Pourquoi nous nous soucions tant des essais diélectriques
Lorsque l’on travaille avec des chauffages à semi-conducteurs à haute densité de puissance, on joue un jeu dangereux avec l’espace disponible. L’écart entre le circuit de chauffage et la carcasse mise à terre est extrêmement faible. Un petit trou dans l’isolation ? Une fissure microscopique dans la céramique ? C’est suffisant pour provoquer des problèmes. En une seconde, tout fonctionne encore ; la seconde d’après, il y a un arc électrique dangereux.
Le “test de contrainte”
Nous n’aimons pas les surprises, et nous savons que vous non plus. C’est pourquoi nous soumettons chaque tube à des tests de résistance aux tensions élevées et de résistance isolante. En fait, nous appliquons une tension bien supérieure à celle que le tube subira en conditions réelles. Nous essayons ainsi de détecter d’éventuelles défaillances. S’il y a un défaut, le courant augmentera, et nous le détecterons immédiatement. Il vaut beaucoup mieux trouver une faille en usine plutôt que de voir vos contrôleurs endommagés sur le lieu de production.
Il n’y a pas de notion de “suffisamment bon”
Certaines personnes parlent de prélèvements aléatoires – vérifier tous les dix exemplaires, par exemple. Mais ce n’est pas notre méthode. Un seul tube défectueux dans un groupe de chauffages peut provoquer une panne totale du système. Cela entraîne des temps d’arrêt importants et beaucoup de problèmes. Au lieu de cela, nous vérifions deux choses : premièrement, la résistance isolante. Nous mesurons le courant de fuite en mégaohm pour être sûr que l’isolation fonctionne correctement. Ensuite, nous testons la résistance diélectrique. Nous soumettons le matériau à des charges élevées pour être sûr qu’il ne cède pas sous l’effet d’un pic de tension soudain.
L’équilibre à trouver
Voilà le problème : la physique ne nous donne pas tout gratuitement. Si vous souhaitez un isolant résistant aux hautes tensions, vous avez besoin de couches plus épaisses. Mais des couches plus épaisses signifient également une plus grande résistance thermique. Vous obtenez donc un dispositif plus sûr, mais la transmission de chaleur ralentit un peu. Il s’agit donc d’un équilibre entre le niveau de sécurité souhaité et la rapidité de fonctionnement nécessaire.

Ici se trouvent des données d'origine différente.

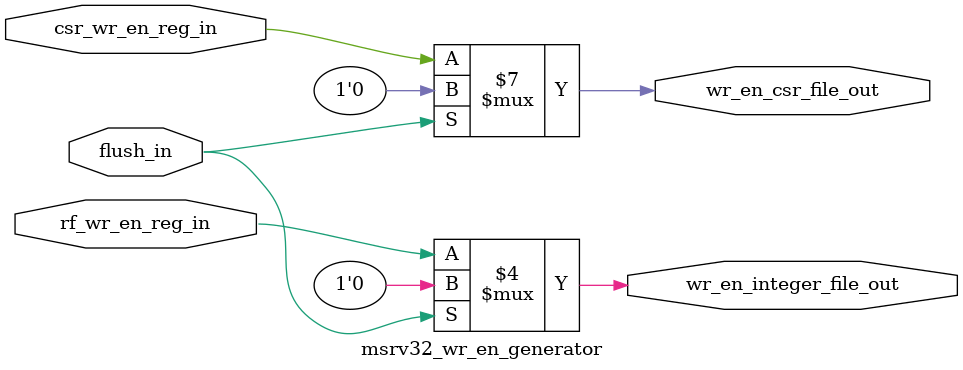
<source format=v>
module msrv32_wr_en_generator(flush_in , rf_wr_en_reg_in , csr_wr_en_reg_in , wr_en_integer_file_out , wr_en_csr_file_out);
input flush_in , rf_wr_en_reg_in , csr_wr_en_reg_in;
output reg wr_en_integer_file_out , wr_en_csr_file_out;

always @ (*)
begin
if(flush_in)
wr_en_csr_file_out = 0;
else
wr_en_csr_file_out = csr_wr_en_reg_in;
end

always @ (*)
begin
if(flush_in)
wr_en_integer_file_out = 0;
else
wr_en_integer_file_out = rf_wr_en_reg_in;
end
endmodule
</source>
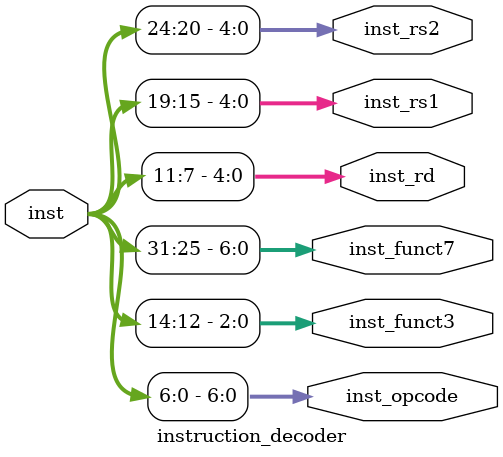
<source format=sv>
`include "config.sv"
`include "constants.sv"

module instruction_decoder(
    input [31:0] inst,
    output [6:0] inst_opcode,
    output [2:0] inst_funct3,
    output [6:0] inst_funct7,
    output [4:0] inst_rd,
    output [4:0] inst_rs1,
    output [4:0] inst_rs2
);

assign inst_opcode = inst[6:0];
assign inst_rd = inst[11:7];
assign inst_funct3 = inst[14:12];
assign inst_rs1 = inst[19:15];
assign inst_rs2 = inst[24:20];
assign inst_funct7 = inst[31:25];

endmodule

</source>
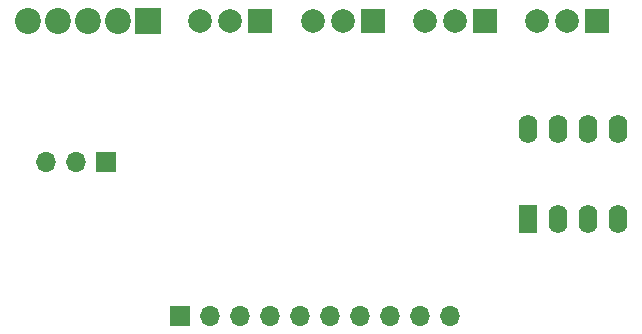
<source format=gbr>
%TF.GenerationSoftware,KiCad,Pcbnew,9.0.4*%
%TF.CreationDate,2025-09-26T20:26:33+07:00*%
%TF.ProjectId,ADS115ext,41445331-3135-4657-9874-2e6b69636164,rev?*%
%TF.SameCoordinates,Original*%
%TF.FileFunction,Soldermask,Bot*%
%TF.FilePolarity,Negative*%
%FSLAX46Y46*%
G04 Gerber Fmt 4.6, Leading zero omitted, Abs format (unit mm)*
G04 Created by KiCad (PCBNEW 9.0.4) date 2025-09-26 20:26:33*
%MOMM*%
%LPD*%
G01*
G04 APERTURE LIST*
%ADD10R,2.000000X2.000000*%
%ADD11C,2.000000*%
%ADD12R,2.200000X2.200000*%
%ADD13C,2.200000*%
%ADD14R,1.700000X1.700000*%
%ADD15O,1.700000X1.700000*%
%ADD16R,1.600000X2.400000*%
%ADD17O,1.600000X2.400000*%
G04 APERTURE END LIST*
D10*
%TO.C,G A0 VDD*%
X160500000Y-80000000D03*
D11*
X157960000Y-80000000D03*
X155420000Y-80000000D03*
%TD*%
D12*
%TO.C,5V 3.3V SCL SDA GND*%
X151080000Y-80000000D03*
D13*
X148540000Y-80000000D03*
X146000000Y-80000000D03*
X143460000Y-80000000D03*
X140920000Y-80000000D03*
%TD*%
D14*
%TO.C,VDD*%
X153760000Y-105000000D03*
D15*
X156300000Y-105000000D03*
X158840000Y-105000000D03*
X161380000Y-105000000D03*
X163920000Y-105000000D03*
X166460000Y-105000000D03*
X169000000Y-105000000D03*
X171540000Y-105000000D03*
X174080000Y-105000000D03*
X176620000Y-105000000D03*
%TD*%
D16*
%TO.C,SW1*%
X183200000Y-96800000D03*
D17*
X185740000Y-96800000D03*
X188280000Y-96800000D03*
X190820000Y-96800000D03*
X190820000Y-89180000D03*
X188280000Y-89180000D03*
X185740000Y-89180000D03*
X183200000Y-89180000D03*
%TD*%
D10*
%TO.C,G A3 VDD*%
X189080000Y-80000000D03*
D11*
X186540000Y-80000000D03*
X184000000Y-80000000D03*
%TD*%
D10*
%TO.C,G A2 VDD*%
X179580000Y-80000000D03*
D11*
X177040000Y-80000000D03*
X174500000Y-80000000D03*
%TD*%
D10*
%TO.C,G A1 VDD*%
X170080000Y-80000000D03*
D11*
X167540000Y-80000000D03*
X165000000Y-80000000D03*
%TD*%
D14*
%TO.C,J8*%
X147500000Y-92000000D03*
D15*
X144960000Y-92000000D03*
X142420000Y-92000000D03*
%TD*%
M02*

</source>
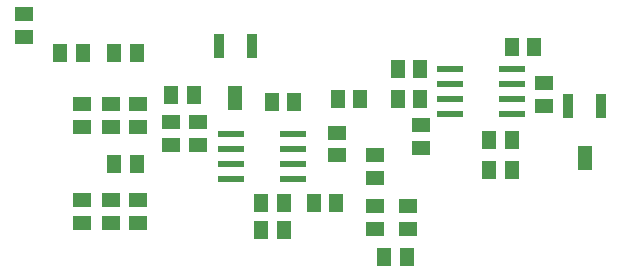
<source format=gbr>
G04 EAGLE Gerber RS-274X export*
G75*
%MOMM*%
%FSLAX34Y34*%
%LPD*%
%INSolderpaste Top*%
%IPPOS*%
%AMOC8*
5,1,8,0,0,1.08239X$1,22.5*%
G01*
%ADD10R,1.500000X1.300000*%
%ADD11R,1.300000X1.500000*%
%ADD12R,2.200000X0.600000*%
%ADD13R,0.900000X2.000000*%
%ADD14R,1.300000X2.000000*%


D10*
X81280Y257200D03*
X81280Y276200D03*
D11*
X398170Y229870D03*
X417170Y229870D03*
D10*
X417830Y163220D03*
X417830Y182220D03*
D11*
X475640Y144780D03*
X494640Y144780D03*
D10*
X521970Y217780D03*
X521970Y198780D03*
D11*
X291490Y201930D03*
X310490Y201930D03*
X513690Y248920D03*
X494690Y248920D03*
X158140Y149860D03*
X177140Y149860D03*
X225400Y208280D03*
X206400Y208280D03*
X282600Y116840D03*
X301600Y116840D03*
X327050Y116840D03*
X346050Y116840D03*
D10*
X378460Y156820D03*
X378460Y137820D03*
D12*
X257210Y162560D03*
X309210Y162560D03*
X257210Y175260D03*
X257210Y149860D03*
X257210Y137160D03*
X309210Y175260D03*
X309210Y149860D03*
X309210Y137160D03*
X442630Y217170D03*
X494630Y217170D03*
X442630Y229870D03*
X442630Y204470D03*
X442630Y191770D03*
X494630Y229870D03*
X494630Y204470D03*
X494630Y191770D03*
D11*
X177140Y243840D03*
X158140Y243840D03*
D10*
X154940Y200000D03*
X154940Y181000D03*
X406400Y113640D03*
X406400Y94640D03*
D11*
X405740Y71120D03*
X386740Y71120D03*
D13*
X274350Y249330D03*
D14*
X260350Y205330D03*
D13*
X246350Y249330D03*
X570260Y198530D03*
D14*
X556260Y154530D03*
D13*
X542260Y198530D03*
D11*
X301600Y93980D03*
X282600Y93980D03*
D10*
X346710Y175870D03*
X346710Y156870D03*
X378460Y113640D03*
X378460Y94640D03*
D11*
X366370Y204470D03*
X347370Y204470D03*
X417170Y204470D03*
X398170Y204470D03*
D10*
X130810Y181000D03*
X130810Y200000D03*
D11*
X494640Y170180D03*
X475640Y170180D03*
D10*
X130810Y118720D03*
X130810Y99720D03*
X154940Y118720D03*
X154940Y99720D03*
X177800Y118720D03*
X177800Y99720D03*
X177800Y200000D03*
X177800Y181000D03*
X205740Y165760D03*
X205740Y184760D03*
X228600Y165760D03*
X228600Y184760D03*
D11*
X131420Y243840D03*
X112420Y243840D03*
M02*

</source>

Nous connectons tout selon des normes de sécurité strictes, mais il est important de surveiller son propre équipement. Si votre appareil doit gérer des pics de tension élevés, assurez-vous que votre système de mise à la terre peut gérer les fuites électriques provenant de tous les chauffages. Cela vous évitera des pannes ennuyeuses causées par les disjoncteurs automatiques.